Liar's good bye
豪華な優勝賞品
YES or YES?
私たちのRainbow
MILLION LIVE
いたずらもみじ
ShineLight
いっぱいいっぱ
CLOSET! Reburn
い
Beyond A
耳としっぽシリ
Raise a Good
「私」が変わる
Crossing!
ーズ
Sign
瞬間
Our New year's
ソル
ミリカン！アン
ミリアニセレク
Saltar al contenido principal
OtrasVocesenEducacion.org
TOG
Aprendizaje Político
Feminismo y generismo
--
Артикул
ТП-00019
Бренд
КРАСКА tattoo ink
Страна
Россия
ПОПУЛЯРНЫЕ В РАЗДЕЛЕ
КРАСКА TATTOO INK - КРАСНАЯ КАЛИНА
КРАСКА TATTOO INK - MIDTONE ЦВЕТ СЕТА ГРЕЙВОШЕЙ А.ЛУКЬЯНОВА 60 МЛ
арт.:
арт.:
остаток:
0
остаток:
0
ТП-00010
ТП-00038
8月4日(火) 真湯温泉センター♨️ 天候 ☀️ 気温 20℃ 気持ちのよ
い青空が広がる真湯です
---
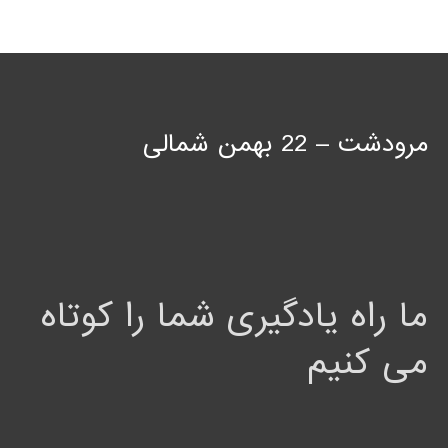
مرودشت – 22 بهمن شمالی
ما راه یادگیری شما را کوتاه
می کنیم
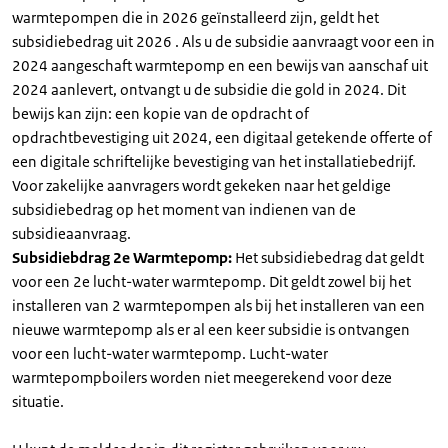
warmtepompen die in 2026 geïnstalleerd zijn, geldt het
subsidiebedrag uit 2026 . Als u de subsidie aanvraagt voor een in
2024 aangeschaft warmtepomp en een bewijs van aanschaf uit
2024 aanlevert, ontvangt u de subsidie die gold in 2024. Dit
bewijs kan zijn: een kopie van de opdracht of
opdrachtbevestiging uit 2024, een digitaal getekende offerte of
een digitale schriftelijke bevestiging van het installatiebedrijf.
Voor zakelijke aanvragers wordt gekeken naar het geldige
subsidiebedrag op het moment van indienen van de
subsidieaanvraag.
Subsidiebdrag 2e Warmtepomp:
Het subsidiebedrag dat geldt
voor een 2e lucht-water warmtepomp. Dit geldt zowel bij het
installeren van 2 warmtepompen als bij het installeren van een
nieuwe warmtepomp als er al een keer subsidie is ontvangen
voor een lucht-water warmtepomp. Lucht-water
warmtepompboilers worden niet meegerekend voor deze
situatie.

**Task goal:** Your task is to restate, word for word, only those lines above that fall between the line holding "Liar's good bye" and the line holding "Feminismo y generismo", inclusive.

**Written solution:**
Liar's good bye
豪華な優勝賞品
YES or YES?
私たちのRainbow
MILLION LIVE
いたずらもみじ
ShineLight
いっぱいいっぱ
CLOSET! Reburn
い
Beyond A
耳としっぽシリ
Raise a Good
「私」が変わる
Crossing!
ーズ
Sign
瞬間
Our New year's
ソル
ミリカン！アン
ミリアニセレク
Saltar al contenido principal
OtrasVocesenEducacion.org
TOG
Aprendizaje Político
Feminismo y generismo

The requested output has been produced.